# [Information given]
--*--

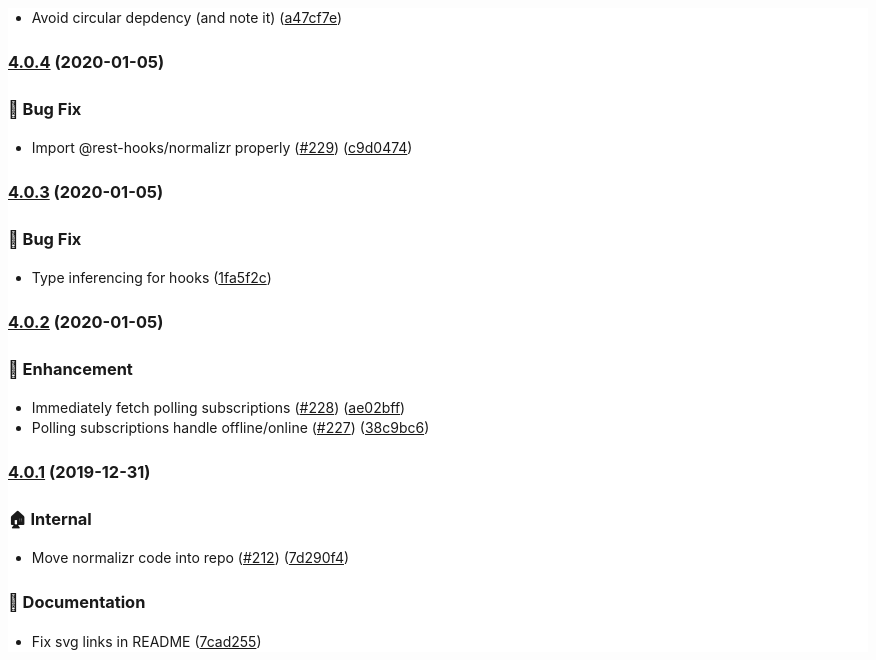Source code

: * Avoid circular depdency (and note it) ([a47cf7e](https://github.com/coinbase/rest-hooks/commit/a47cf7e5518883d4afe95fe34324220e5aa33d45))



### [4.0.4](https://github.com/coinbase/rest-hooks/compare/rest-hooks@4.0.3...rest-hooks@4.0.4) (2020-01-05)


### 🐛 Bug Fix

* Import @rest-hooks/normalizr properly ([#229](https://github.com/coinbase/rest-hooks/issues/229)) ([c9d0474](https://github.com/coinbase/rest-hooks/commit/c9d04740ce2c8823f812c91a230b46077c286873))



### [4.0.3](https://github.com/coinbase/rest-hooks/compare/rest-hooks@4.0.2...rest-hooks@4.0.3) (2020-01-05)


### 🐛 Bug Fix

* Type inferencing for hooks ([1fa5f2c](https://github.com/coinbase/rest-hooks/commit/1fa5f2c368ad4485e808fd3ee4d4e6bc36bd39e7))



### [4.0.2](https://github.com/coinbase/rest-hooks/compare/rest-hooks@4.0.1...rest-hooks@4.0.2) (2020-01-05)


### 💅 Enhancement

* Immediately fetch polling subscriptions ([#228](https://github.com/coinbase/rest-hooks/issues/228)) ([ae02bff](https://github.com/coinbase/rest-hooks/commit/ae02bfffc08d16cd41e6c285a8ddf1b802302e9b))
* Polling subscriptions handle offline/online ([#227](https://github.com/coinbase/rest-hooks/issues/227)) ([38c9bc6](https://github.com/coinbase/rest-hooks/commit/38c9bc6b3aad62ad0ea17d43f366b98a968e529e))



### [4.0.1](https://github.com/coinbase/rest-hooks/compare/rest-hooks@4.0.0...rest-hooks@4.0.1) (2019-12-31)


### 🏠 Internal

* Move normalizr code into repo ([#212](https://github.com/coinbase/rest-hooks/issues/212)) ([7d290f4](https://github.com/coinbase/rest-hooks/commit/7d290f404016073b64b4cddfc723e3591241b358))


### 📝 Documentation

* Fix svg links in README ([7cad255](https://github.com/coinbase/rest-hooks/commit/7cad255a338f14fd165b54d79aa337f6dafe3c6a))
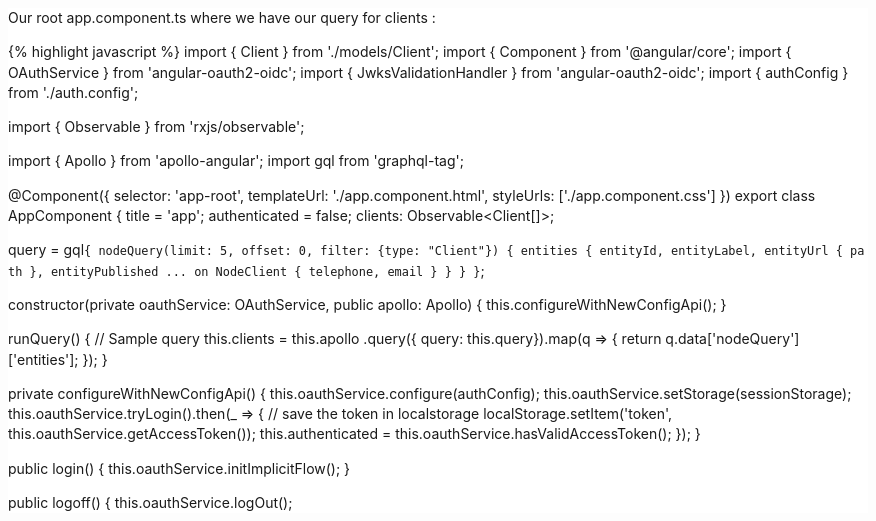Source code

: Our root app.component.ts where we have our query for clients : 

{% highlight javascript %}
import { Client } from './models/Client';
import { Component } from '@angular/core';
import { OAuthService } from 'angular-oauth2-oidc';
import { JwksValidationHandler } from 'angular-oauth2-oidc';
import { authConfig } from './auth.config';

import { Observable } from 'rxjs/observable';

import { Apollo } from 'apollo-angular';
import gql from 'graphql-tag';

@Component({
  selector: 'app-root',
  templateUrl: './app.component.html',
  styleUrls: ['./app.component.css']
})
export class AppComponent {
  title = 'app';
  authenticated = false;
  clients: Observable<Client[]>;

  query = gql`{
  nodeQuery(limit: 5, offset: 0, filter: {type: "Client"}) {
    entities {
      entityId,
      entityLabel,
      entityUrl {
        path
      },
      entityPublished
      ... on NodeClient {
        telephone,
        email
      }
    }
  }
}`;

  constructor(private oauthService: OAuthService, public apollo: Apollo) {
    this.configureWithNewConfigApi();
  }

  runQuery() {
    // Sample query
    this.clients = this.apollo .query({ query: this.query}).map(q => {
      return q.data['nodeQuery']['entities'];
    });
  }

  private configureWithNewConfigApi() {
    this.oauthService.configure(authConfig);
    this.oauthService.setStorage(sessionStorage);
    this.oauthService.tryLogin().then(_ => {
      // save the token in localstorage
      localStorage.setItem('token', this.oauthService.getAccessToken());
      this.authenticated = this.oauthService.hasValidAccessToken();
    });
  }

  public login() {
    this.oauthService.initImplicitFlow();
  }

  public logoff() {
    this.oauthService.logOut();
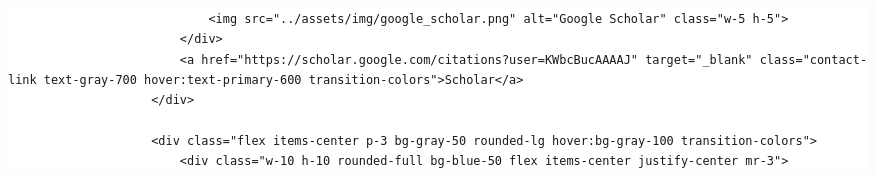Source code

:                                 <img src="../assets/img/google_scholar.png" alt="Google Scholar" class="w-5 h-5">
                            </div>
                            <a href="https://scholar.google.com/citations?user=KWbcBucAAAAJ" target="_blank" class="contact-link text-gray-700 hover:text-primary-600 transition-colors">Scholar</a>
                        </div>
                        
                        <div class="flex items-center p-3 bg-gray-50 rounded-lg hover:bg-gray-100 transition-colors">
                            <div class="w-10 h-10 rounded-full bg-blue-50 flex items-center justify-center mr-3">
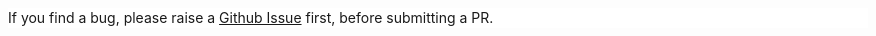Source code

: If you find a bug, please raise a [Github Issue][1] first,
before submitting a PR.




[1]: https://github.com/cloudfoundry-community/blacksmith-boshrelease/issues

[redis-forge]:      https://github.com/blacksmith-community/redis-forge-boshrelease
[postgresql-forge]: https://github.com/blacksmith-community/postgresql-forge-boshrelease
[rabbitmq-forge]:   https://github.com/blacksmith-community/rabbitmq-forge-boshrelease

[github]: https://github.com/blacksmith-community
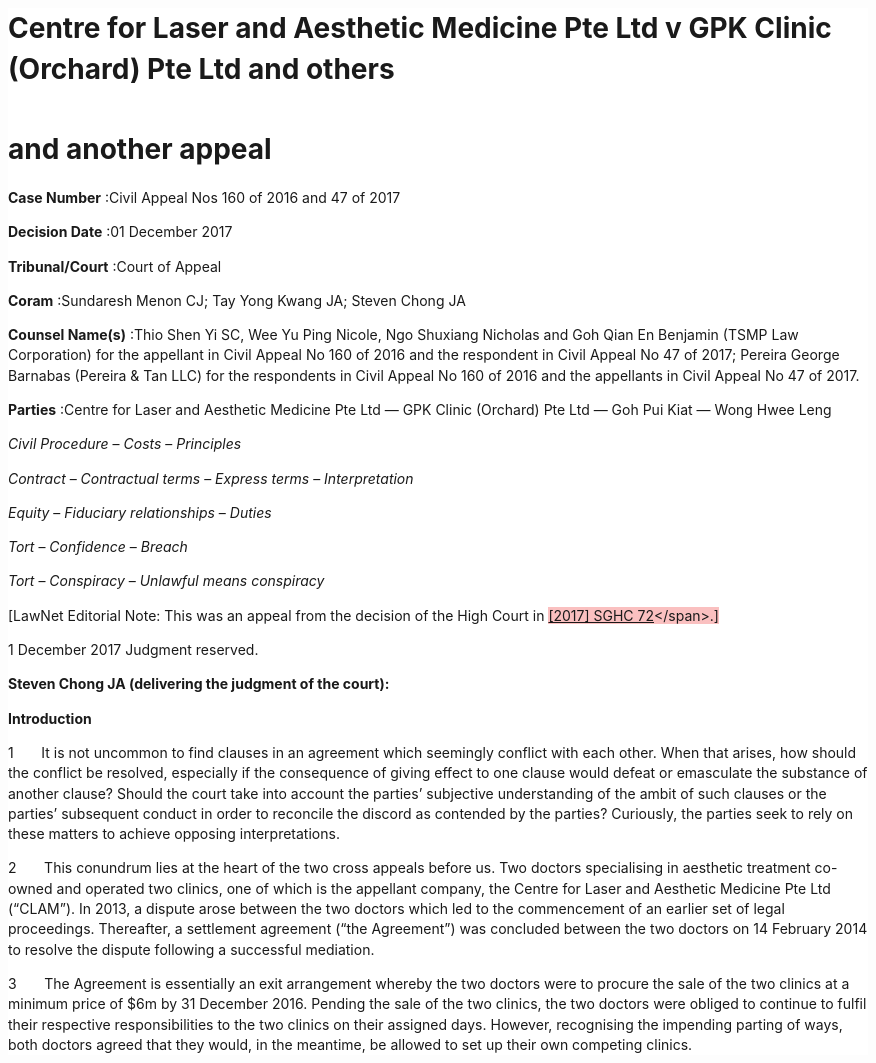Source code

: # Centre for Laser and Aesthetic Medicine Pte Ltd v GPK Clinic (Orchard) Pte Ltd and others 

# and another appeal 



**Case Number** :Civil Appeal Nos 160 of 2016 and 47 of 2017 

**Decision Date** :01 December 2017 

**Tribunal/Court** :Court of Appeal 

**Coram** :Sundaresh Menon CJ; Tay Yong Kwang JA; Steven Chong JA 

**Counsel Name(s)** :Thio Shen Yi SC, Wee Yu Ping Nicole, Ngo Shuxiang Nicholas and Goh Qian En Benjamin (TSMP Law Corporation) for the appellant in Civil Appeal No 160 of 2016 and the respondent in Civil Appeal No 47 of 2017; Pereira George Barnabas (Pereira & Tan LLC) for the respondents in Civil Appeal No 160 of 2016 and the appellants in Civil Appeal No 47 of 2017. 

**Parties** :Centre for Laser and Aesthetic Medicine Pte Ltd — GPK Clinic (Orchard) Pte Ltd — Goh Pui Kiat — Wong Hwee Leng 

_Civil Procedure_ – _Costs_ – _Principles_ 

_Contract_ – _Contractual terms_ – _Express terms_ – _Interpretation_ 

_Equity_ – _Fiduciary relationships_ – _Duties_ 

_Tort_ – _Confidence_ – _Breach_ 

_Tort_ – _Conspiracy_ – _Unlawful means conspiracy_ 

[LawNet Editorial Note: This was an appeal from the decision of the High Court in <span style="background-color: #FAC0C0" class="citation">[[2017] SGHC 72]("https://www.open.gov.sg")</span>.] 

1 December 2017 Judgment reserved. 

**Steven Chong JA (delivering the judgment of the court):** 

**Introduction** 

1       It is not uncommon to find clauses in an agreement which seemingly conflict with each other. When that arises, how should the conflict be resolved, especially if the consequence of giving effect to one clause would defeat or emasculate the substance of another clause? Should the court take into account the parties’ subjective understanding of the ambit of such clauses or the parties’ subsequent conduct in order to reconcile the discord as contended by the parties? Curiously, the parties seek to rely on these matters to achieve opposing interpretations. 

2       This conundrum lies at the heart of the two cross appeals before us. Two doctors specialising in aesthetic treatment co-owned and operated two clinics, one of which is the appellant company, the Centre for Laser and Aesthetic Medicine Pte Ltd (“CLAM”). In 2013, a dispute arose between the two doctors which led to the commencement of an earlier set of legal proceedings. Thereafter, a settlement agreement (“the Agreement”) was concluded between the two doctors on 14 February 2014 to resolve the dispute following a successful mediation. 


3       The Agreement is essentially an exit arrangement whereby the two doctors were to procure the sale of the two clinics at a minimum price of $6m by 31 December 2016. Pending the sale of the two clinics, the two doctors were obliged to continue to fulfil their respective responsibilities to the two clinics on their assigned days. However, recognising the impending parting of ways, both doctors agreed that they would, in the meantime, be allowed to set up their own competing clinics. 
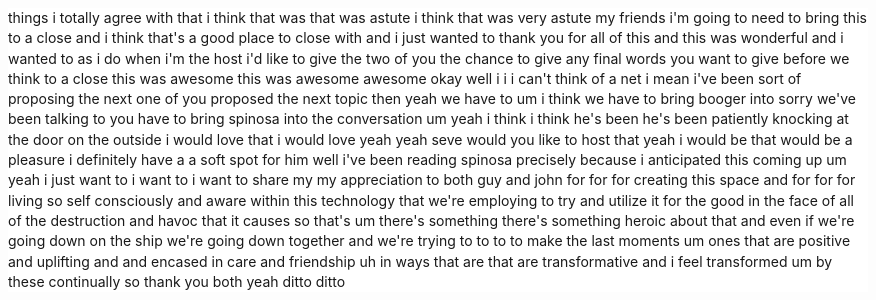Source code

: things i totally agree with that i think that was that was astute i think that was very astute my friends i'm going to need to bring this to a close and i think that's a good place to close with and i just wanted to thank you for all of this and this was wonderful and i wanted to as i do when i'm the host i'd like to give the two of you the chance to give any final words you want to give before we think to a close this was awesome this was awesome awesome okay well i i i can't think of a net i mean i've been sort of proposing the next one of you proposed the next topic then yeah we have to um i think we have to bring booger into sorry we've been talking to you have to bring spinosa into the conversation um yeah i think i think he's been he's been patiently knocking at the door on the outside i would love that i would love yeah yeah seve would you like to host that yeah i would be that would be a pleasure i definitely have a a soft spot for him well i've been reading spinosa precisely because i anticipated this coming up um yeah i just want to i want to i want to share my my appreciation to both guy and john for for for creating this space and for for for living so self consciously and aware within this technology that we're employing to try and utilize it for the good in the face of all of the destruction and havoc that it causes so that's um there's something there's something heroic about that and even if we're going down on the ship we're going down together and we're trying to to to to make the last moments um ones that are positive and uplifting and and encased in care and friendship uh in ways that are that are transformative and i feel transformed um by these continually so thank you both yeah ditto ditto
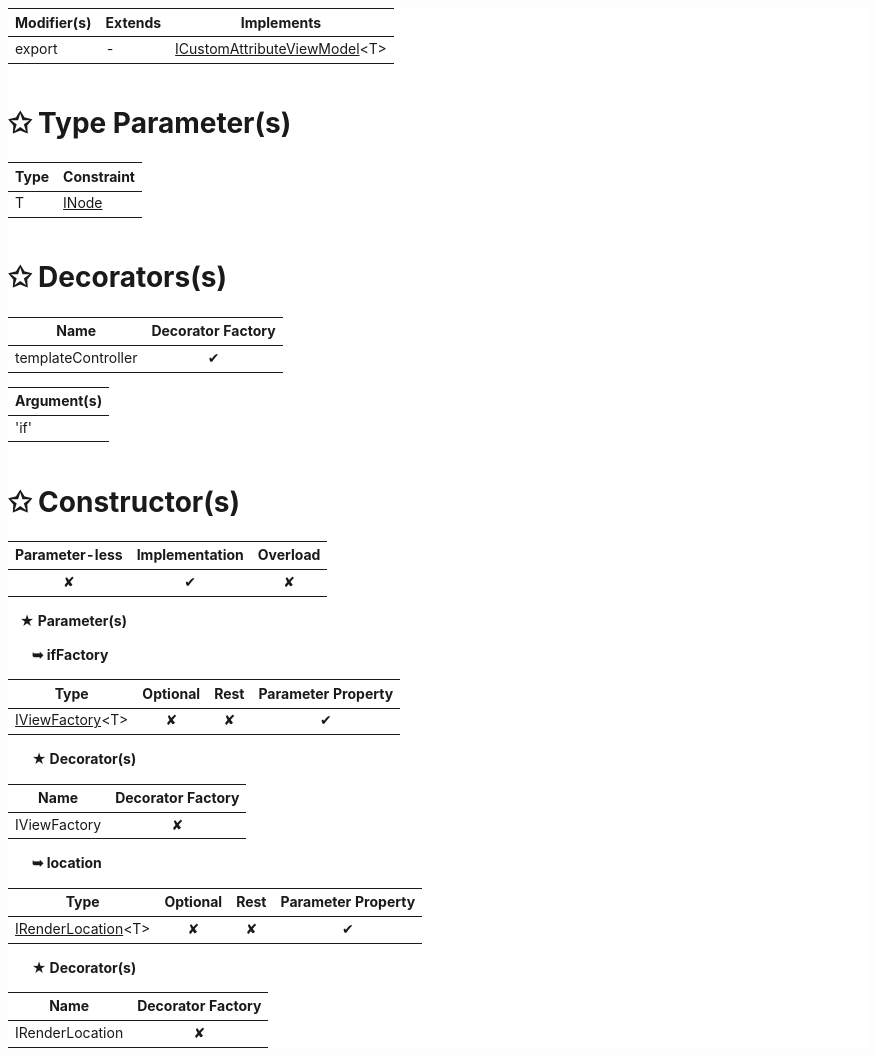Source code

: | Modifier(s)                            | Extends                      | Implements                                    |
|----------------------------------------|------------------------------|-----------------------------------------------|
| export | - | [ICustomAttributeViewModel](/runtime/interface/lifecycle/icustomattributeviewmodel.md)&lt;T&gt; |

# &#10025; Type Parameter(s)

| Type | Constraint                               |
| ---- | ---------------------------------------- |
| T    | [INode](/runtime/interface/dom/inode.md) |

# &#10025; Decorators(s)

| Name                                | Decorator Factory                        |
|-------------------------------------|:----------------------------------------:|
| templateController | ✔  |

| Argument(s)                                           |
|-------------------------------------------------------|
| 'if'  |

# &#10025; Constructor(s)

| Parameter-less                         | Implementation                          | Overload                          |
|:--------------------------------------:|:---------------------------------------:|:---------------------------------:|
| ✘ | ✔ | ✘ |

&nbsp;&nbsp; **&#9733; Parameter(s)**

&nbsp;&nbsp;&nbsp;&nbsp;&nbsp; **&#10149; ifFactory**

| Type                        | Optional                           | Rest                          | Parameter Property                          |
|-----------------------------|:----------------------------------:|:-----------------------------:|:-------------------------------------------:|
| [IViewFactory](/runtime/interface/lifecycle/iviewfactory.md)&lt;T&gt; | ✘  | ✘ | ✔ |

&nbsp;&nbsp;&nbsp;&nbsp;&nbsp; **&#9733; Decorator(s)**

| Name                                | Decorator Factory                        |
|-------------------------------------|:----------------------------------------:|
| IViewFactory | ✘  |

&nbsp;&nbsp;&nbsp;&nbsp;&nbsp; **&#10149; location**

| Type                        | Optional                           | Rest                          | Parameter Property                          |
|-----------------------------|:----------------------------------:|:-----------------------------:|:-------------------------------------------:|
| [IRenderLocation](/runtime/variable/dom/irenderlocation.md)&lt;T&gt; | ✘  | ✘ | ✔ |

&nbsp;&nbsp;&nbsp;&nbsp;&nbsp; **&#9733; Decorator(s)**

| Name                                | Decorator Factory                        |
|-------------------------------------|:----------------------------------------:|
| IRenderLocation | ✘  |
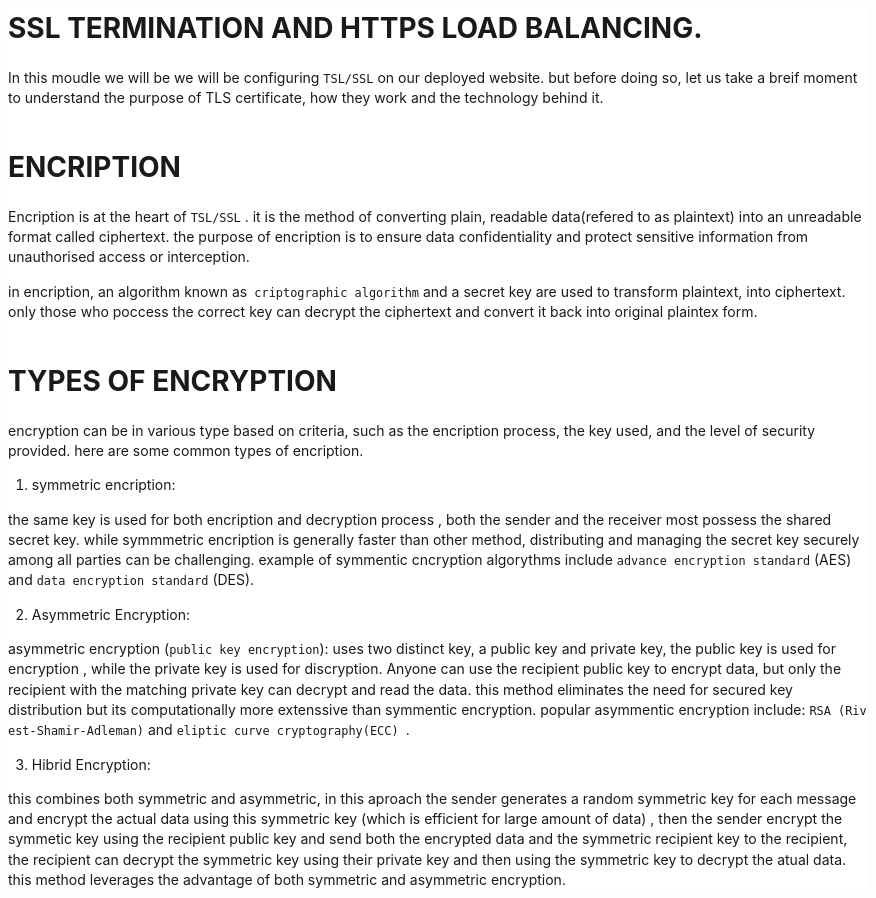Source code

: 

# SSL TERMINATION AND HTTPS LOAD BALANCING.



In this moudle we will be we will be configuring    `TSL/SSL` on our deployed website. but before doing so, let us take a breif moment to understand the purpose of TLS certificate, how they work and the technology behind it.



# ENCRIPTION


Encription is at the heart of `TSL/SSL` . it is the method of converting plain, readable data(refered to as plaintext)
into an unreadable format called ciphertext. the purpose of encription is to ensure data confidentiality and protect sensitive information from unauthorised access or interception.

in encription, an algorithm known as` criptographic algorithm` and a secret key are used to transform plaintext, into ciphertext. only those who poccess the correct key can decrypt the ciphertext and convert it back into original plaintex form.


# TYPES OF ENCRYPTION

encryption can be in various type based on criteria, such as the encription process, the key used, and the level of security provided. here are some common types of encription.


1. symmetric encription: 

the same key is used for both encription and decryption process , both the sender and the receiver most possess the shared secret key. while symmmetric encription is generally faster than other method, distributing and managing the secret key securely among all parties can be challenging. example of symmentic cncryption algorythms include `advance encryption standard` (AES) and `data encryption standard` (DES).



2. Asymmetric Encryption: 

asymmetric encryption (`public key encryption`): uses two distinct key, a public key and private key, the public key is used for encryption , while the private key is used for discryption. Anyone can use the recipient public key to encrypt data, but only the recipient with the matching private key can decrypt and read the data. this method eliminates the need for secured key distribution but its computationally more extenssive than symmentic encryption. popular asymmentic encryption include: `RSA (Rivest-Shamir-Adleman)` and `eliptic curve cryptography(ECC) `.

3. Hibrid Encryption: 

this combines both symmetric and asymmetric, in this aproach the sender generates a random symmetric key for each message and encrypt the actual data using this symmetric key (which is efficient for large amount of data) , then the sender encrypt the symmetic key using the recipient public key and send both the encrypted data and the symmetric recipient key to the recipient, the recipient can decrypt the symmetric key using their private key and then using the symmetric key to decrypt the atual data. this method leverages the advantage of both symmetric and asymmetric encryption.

--*--

# [Exercise prompt]
Your answer must be the lines above from the one containing "Ltd and others" to the one containing "JA; Steven Chong JA", both included, restated word for word.

# [Result of this task]
: # Centre for Laser and Aesthetic Medicine Pte Ltd v GPK Clinic (Orchard) Pte Ltd and others 

# and another appeal 



**Case Number** :Civil Appeal Nos 160 of 2016 and 47 of 2017 

**Decision Date** :01 December 2017 

**Tribunal/Court** :Court of Appeal 

**Coram** :Sundaresh Menon CJ; Tay Yong Kwang JA; Steven Chong JA 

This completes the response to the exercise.